Fourth, appellant argues that he is entitled extraordinary relief in the form of a new trial based on the many “troubling features” of his case.  Respondent argues that extraordinary relief is available only in exceptional circumstances when there is “grave doubt” as to a defendant’s guilt and that the substantial evidence of appellant’s guilt precludes such relief. 

            The Minnesota Supreme Court has held that where it “entertains grave doubt as to a defendant’s guilt, the interests of justice require that there be a new trial.”  State v. Johnson, 277 Minn. 368, 375, 152 N.W.2d 529, 533 (1967).  This is an extraordinary remedy that is rarely granted.  See, e.g., State v. Housley, 322 N.W.2d 746, 750-51 (Minn. 1982) (reversing conviction when state conceded that evidence does not support a reasonable inference that defendant knew he was shooting at a police officer and evidence supported conclusion that defendant reasonably believed that he was in imminent danger);State v. Lundstrom, 285 Minn. 130, 141-42,171 N.W.2d 718, 725-26 (1969) (granting new trial when only evidence of voluntary manslaughter was circumstantial, expert was unable to conclude that death was caused by manual strangulation, and evidence supported defendant’s theory that he was merely attempting to restrain the hysterical victim). 

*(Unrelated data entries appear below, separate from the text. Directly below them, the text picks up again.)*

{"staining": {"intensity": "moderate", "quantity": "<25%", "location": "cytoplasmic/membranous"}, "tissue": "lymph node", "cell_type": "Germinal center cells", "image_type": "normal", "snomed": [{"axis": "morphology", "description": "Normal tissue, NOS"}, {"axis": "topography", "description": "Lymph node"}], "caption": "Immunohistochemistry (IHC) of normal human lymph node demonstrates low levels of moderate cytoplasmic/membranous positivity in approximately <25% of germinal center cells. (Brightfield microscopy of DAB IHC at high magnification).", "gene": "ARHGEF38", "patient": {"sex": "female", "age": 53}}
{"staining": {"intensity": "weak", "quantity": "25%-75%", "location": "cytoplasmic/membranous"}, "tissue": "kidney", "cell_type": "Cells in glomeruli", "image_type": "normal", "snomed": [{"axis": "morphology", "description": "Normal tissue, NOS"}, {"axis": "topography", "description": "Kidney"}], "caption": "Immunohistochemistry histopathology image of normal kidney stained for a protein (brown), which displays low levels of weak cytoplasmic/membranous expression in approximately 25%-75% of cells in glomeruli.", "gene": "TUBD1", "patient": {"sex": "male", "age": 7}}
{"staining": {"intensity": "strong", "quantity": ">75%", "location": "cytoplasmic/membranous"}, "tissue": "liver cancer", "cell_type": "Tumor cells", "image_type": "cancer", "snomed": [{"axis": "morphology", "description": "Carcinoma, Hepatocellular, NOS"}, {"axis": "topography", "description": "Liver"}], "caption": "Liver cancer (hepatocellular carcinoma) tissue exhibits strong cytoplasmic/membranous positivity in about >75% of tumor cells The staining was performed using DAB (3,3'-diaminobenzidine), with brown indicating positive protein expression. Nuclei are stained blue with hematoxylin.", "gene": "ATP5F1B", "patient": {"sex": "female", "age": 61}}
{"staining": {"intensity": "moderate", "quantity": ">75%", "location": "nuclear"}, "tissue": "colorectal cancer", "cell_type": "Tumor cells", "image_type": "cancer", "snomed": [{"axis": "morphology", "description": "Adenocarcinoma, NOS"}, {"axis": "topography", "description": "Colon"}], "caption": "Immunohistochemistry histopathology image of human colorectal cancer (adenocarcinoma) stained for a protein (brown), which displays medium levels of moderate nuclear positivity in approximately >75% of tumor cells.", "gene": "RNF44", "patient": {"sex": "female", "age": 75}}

            Here, there was ample evidence to support the jury’s verdict.  Respondent called 22 witnesses, including police officers, other first-hand witnesses, and a domestic-violence expert, who corroborated M.S.’s testimony and version of events.  And the “troubling features” raised by appellant have been previously considered and rejected by this court.  Consequently, there is nothing exceptional about this case warranting the extraordinary remedy of a new trial.